Assuming DiPietro’s NHL days are over – after all, Snow was saavy enough to trade for Tim Thomas earlier this season – the release marks the end of an error, or as Islanders fans are used to saying: “business as usual.”

Why so mean? Because one has to work very hard to destroy a sports dynasty, which is exactly what the Islanders were doing during the early 1980’s when they won four Stanley Cups in a row. We’re talking about the toughest team trophy in sports to achieve, and the Islanders raised it for four straight years. Within the same lifetime, the Islanders have worked so hard to destroy its dynasty memory that the release of DiPietro and his sole contribution to this franchise of signing an employment contract in 2006 was viewed as good news.

Think about it: Is anybody surprised that DiPietro floundered like a fish out of water during his tenure on Long Island? Nobody could have foreseen the remarkable slate of injuries that DiPietro has sustained–nor were such injuries desired–but the fact that DiPietro’s absolute bust as an Islander has Wade Redden saying, “Thank goodness I am not him” is very telling as to the disaster of a franchise the Islanders have become.

Fortunately for DiPietro, this situation is not entirely his fault, as long as Charles Wang is around. There was his unfailing support of Mike Milbury as Islanders GM – until the support for Milbury failed … followed by the 40-day reign of Neil Smith as GM … followed by the entire retirement/promotion of Garth Snow to GM that seemed to literally be lifted out of the script of the Roger Dorn role in the movie “Major League II.”

Every one of these moves alienated the Islanders’ fanbase in a way not seen since the Baltimore Colts placed a phone call to Mayflower back in 1984 (ironically the same year the Islanders’ dynasty ended). Well, there is another, since the team is taking further steps to erode its dwindling group of supporters by moving to Brooklyn shortly, but that is a column for another day.

What does DiPietro’s failure on Long Island do with the franchise’s shortcomings as a whole? In a word, everything. Had DiPietro merely signed a 15-year contract before ever playing a game, and then failed, we could easily say that it was an irresponsible contract that many franchises are guilty of, particularly in New York.

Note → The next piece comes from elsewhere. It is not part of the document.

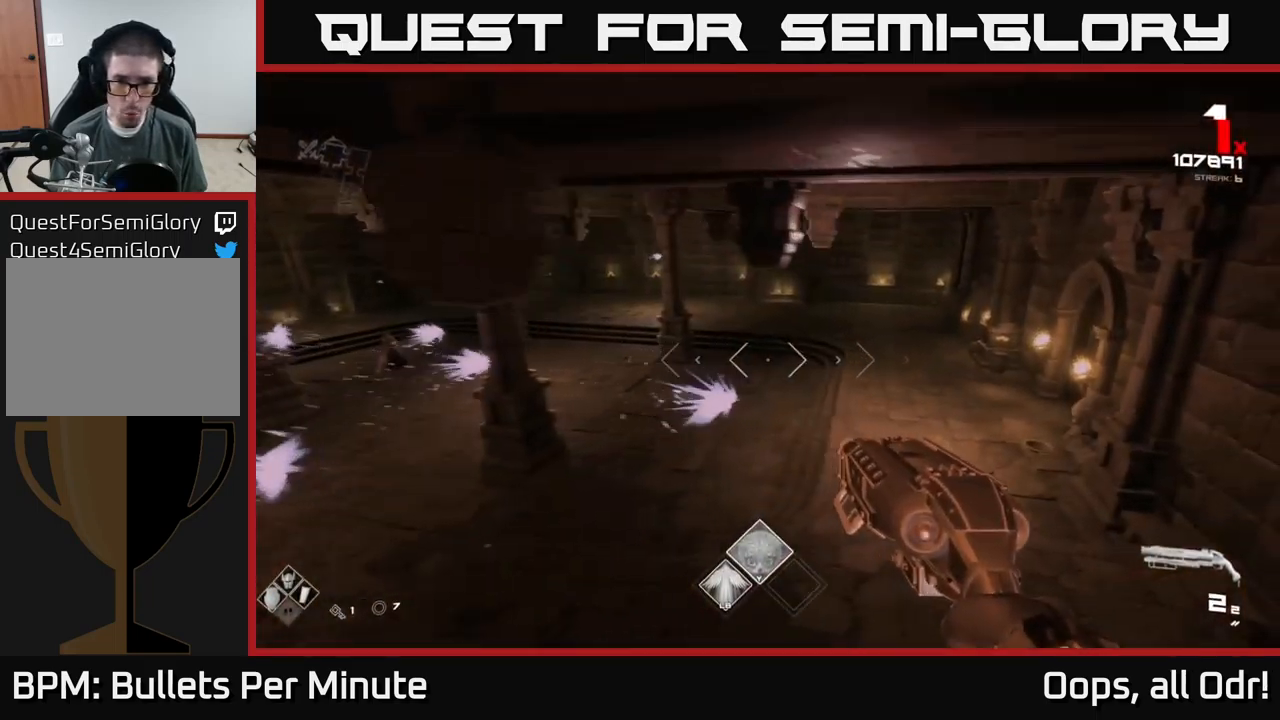
{"buttons": [], "left_stick": "up", "right_stick": "left", "events": [[117, "A", "down"], [217, "A", "up"], [267, "left_stick", "up"], [334, "right_stick", "left"]]}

However, the entire DiPietro saga that is finally coming to an end is particularly noteworthy because it is merely for a microcosm for an entire franchise that many can remember as the jewel of hockey, and the envy of fans everywhere. There are Original Six franchises – one of which resides in New York – that cannot boast a Stanley Cup resume that the Islanders can claim. Yet, 30 years after their dynasty ended, the Islanders have a smaller following than the circus that visits the Nassau Coliseum only once a year, even though this particular circus visits the Island every single day.

As the Islanders move past the DiPietro disaster and look forward to brighter days ahead in Brooklyn, where they have to introduce their shenanigans to a whole new fanbase, the question that hovers over this franchise is not whether releasing DiPietro is the start of the rebuilding effort, but instead whether it is Snow, Wang and everybody else making decisions for the Islanders that need to be released instead.